Il faut toutefois souligner que pour des raisons géopolitiques, certains pays hésitent à se prononcer : en tant que sénateur, Barak Obama reconnut clairement le génocide, mais il n’en dit jamais mot lorsqu’il fut président. Le comité d’éducation de la Knesset en Israël a reconnu le génocide, mais la Knesset ne s’est pas prononcée à ce sujet. Les parlements d’Écosse et d’Irlande du Nord ont reconnu le génocide mais le Royaume-Uni n’a pas suivi.
Durant les massacres de 1915 à 1917, plusieurs diplomates et médecins américains et européens ont laissé des témoignages déchirants sur les expulsions, les marches forcées, la cruauté des gardiens, la famine, la soif, les orphelins errants.

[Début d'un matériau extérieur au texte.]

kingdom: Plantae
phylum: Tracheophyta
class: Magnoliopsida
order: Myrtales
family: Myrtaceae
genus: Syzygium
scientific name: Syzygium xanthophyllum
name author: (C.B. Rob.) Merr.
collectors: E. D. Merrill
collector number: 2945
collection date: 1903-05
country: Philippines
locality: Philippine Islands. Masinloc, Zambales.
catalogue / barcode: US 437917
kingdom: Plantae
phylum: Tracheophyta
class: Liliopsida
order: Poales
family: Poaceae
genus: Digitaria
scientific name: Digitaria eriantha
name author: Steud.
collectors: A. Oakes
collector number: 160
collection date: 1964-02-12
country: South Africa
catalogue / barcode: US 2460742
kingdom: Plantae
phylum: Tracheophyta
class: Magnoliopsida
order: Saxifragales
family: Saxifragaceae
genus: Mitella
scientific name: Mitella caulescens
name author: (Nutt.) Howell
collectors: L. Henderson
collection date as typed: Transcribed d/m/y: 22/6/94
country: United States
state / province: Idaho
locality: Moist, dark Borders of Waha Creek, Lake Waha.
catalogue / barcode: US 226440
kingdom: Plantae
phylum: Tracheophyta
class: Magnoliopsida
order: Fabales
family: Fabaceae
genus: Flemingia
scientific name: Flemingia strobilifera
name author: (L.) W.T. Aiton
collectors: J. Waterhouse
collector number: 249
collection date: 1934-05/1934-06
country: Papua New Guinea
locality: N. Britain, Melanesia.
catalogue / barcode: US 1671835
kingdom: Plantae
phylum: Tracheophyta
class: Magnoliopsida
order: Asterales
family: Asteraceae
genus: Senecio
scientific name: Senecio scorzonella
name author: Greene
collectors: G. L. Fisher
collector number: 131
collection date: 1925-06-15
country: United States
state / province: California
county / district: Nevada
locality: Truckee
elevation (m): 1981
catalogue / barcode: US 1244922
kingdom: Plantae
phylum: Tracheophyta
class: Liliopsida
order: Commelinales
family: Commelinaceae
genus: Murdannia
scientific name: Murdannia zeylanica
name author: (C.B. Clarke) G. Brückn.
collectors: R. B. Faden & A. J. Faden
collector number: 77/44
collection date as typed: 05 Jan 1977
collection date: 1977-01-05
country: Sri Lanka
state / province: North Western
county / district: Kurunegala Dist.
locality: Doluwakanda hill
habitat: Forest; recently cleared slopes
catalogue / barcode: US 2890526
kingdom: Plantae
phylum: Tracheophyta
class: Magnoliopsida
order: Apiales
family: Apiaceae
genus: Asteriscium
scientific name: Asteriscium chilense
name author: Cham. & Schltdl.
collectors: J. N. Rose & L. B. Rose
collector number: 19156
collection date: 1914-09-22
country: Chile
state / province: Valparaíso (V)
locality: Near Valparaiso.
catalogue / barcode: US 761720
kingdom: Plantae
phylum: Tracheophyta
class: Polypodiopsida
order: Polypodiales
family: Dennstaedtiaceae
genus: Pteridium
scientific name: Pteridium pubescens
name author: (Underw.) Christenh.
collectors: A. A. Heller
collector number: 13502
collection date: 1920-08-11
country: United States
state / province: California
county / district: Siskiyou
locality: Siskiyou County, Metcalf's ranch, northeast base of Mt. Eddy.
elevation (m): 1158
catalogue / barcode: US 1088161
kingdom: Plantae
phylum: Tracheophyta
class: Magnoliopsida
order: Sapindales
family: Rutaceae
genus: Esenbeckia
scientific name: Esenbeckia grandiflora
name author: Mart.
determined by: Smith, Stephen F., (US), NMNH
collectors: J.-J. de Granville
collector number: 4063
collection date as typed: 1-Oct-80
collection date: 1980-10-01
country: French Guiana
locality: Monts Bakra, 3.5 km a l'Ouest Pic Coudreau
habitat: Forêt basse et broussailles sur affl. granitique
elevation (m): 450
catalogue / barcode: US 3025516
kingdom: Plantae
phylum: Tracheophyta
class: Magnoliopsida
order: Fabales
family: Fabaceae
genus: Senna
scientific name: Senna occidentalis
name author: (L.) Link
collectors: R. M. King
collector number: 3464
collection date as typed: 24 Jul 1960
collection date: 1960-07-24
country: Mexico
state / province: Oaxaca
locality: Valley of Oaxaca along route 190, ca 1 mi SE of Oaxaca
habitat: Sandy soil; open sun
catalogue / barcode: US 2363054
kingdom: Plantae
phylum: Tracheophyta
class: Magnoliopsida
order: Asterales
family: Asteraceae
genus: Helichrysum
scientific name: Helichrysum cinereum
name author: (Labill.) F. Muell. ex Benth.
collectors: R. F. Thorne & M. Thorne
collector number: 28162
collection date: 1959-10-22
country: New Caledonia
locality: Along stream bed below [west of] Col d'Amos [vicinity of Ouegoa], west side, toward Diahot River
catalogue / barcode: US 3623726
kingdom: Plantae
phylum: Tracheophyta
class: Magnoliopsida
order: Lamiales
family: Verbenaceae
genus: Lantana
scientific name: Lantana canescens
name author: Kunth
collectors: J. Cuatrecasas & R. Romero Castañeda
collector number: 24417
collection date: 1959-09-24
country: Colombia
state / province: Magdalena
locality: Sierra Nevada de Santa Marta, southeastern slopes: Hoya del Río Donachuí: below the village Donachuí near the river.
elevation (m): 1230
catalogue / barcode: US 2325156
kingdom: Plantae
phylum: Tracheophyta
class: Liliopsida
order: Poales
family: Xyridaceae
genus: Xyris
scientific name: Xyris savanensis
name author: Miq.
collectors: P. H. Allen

Certains ont qualifié le traitement des Arméniens comme un abattoir. Les photographies d’époque témoignent également du traitement cruel auquel les Arméniens furent soumis.
En 1939, alors qu’il planifiait l’extermination des Juifs, Hitler déclarait : « qui de nos jours parle encore de l’extermination des Arméniens ? » Pour les Arméniens, la reconnaissance du génocide est un hommage ultime aux victimes que l’on tente de faire oublier. Le déni reviendrait à ne pas faire preuve de remords ou même à l’affranchir.
L’accès « sans entrave » aux archives turques, russes et arméniennes permettrait aux historiens de combattre le déni de cette tragédie sans nom. Pour reprendre les paroles de l’ancien ministre de la Justice canadien Irwin Cotler, « S’il n’y a pas de mémoire, il n’y a pas de vérité. S’il n’y a pas de vérité, il n’y a pas de justice. S’il n’y a pas de justice, il n’y a pas de réconciliation véritable. S’il n’y a pas de réconciliation véritable, il n’y a pas de paix durable. »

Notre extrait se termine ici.